A: There is not a single overarching reason as to why the U.S. military continues to use animals for combat trauma and chemical casualty care training. However, in some cases, outdated but continually approved animal use protocols reference accepted standards of education that have not existed in the civilian sector for a decade or more. Thus, there is clearly a need among military medical leaders for an increased grasp of the availability of superior nonanimal training methods.
Q: How many animals are used each year for this type of training?
A: The U.S. military’s combat trauma training courses use approximately 9,000 goats and pigs each year. In the chemical casualty care training courses about 20 vervet monkeys are used annually, and each monkey is exposed to physostigmine up to six times per year.
Q: Aren’t the animals fully anesthetized during these procedures?

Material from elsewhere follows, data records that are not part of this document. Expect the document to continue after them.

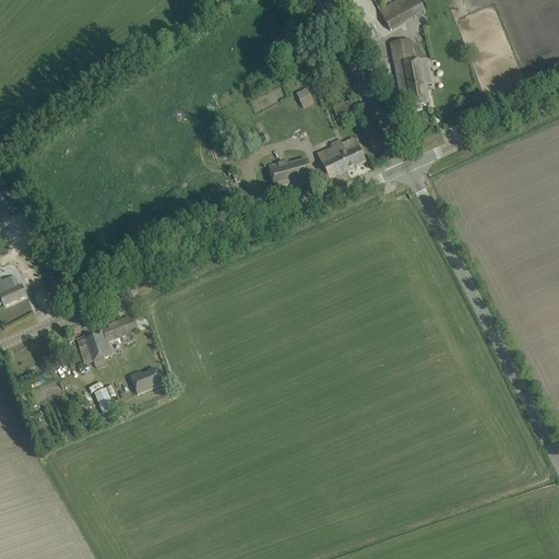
[(390,31),(424,12),(417,0),(401,0),(380,12),(390,31)]
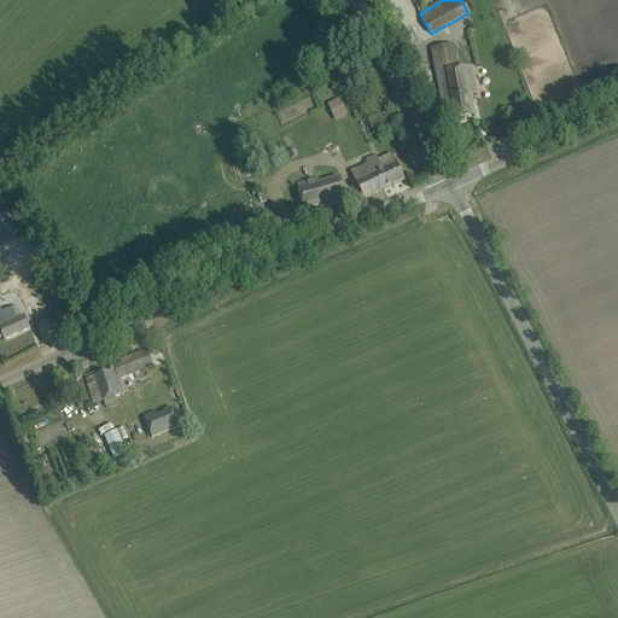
[(403,25),(395,29),(401,40),(408,36),(403,25)]
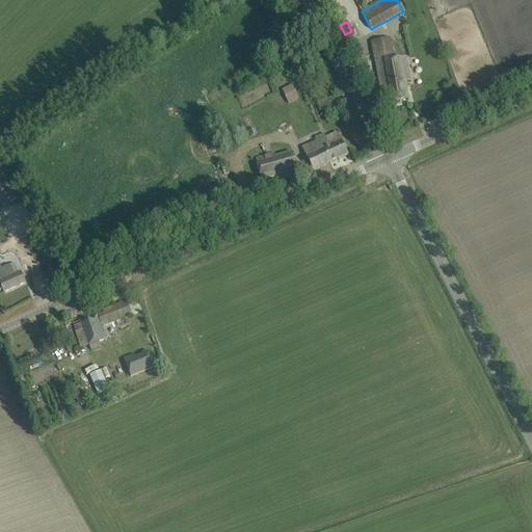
[(263,57),(286,45),(280,33),(257,46),(263,57)]
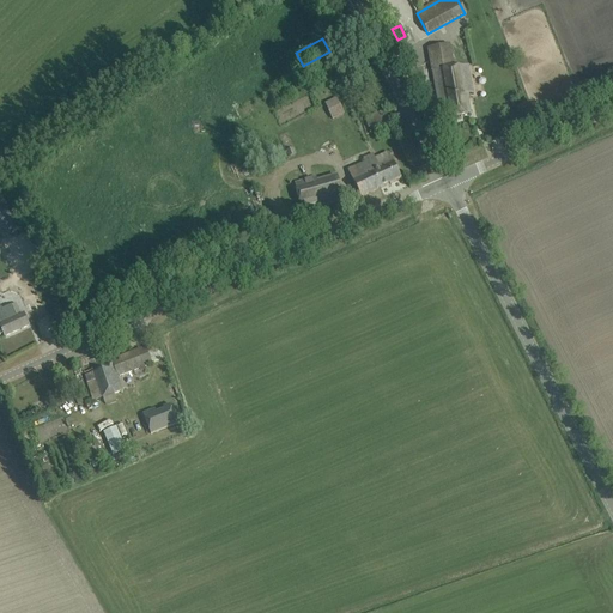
[(471,115),(469,103),(467,95),(474,93),(469,66),(454,68),(450,44),(428,48),(438,103),(444,102),(448,120),(471,115)]
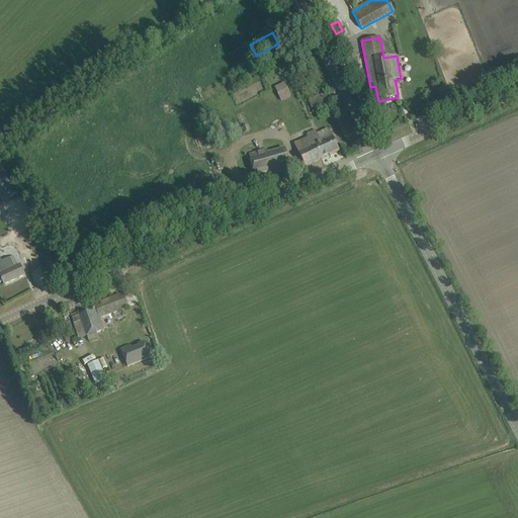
[(286,82),(275,86),(281,100),(292,96),(286,82)]
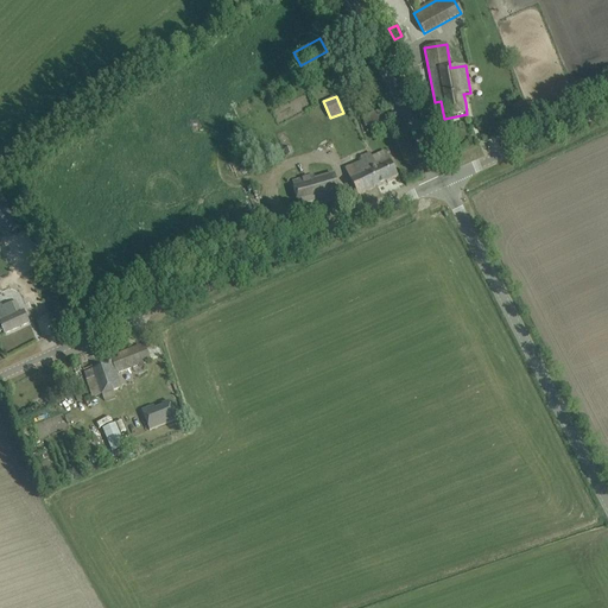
[(366,116),(372,131),(391,125),(386,109),(366,116)]
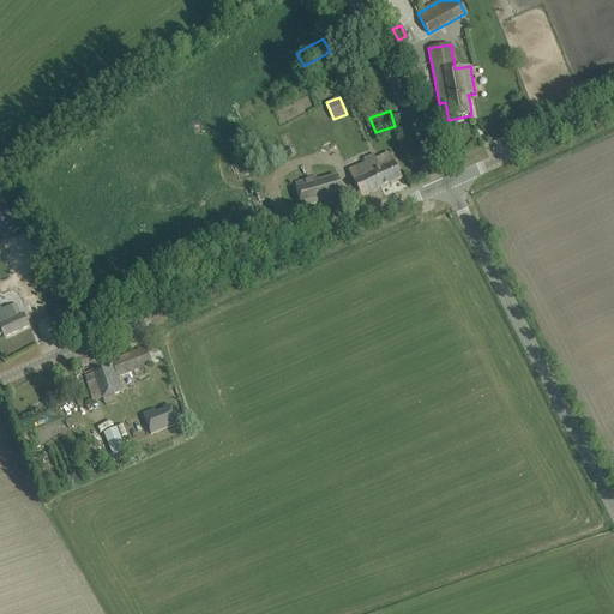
[(259,132),(257,127),(252,130),(245,132),(252,145),(264,140),(259,132)]
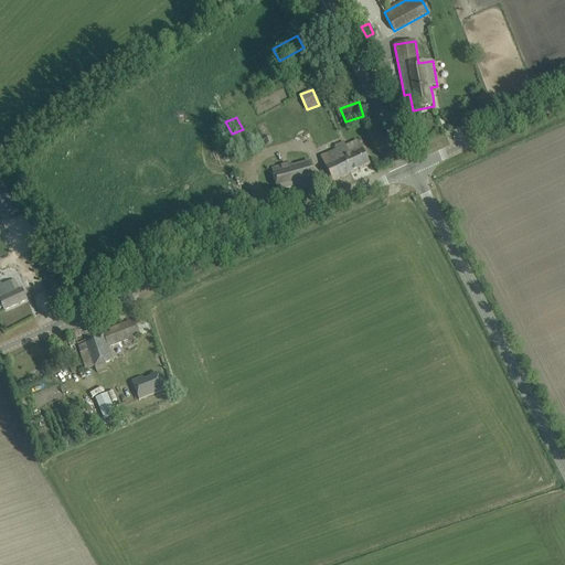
[(321,157),(328,172),(332,182),(370,164),(363,150),(350,156),(344,142),(336,147),(337,150),(321,157)]
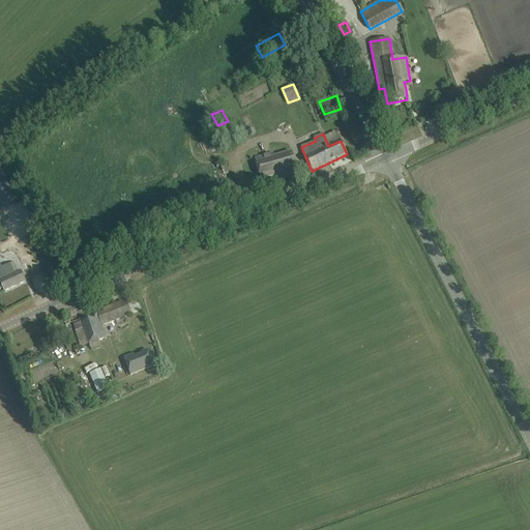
[(276,177),(296,172),(291,152),(274,157),(273,154),(255,159),(261,179),(275,175),(276,177)]
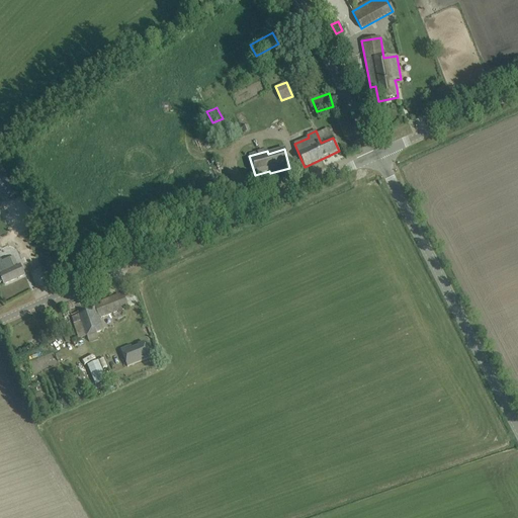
[(0,165),(0,183),(5,191),(13,185),(0,165)]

A: While animals are given anesthesia, pigs are known to develop hyperthermia and a variety of abnormal physiological responses when given anesthesia, and also are susceptible to fatal ventricular fibrillation. In the chemical casualty care training courses, monkeys are given only the dissociative anesthetic ketamine. According to veterinarian Henry Melvyn Richardson, D.V.M.: “In my early career, veterinarians used ketamine as a lone anesthetic, but most of us realized the limitations and risks of doing so. Ketamine alone provides poor muscle relaxation, increased salivation, laryngeal spasms . . . Given the known effects of physostigmine, I am deeply concerned that the combination of the agent with ketamine poses an unacceptable risk of respiratory collapse.” In addition, animals are subjected to the trauma of continued confinement, shipping, preparation, and experimentation.
Q: Aren’t there animal welfare regulations in place?
A: Yes, but unfortunately the Department of Defense and its components are in violation of the Joint Regulation on animal welfare. The regulation prohibits the use of nonhuman primates for “[i]nflicting wounds with any type of weapon(s) to conduct training in surgical or other medical treatment procedures.” The Joint Regulation also requires that “[a]lternative methods to the use of animals must be considered and used if such alternatives produce scientifically valid or equivalent results to attain the research, education, training, and testing objectives.”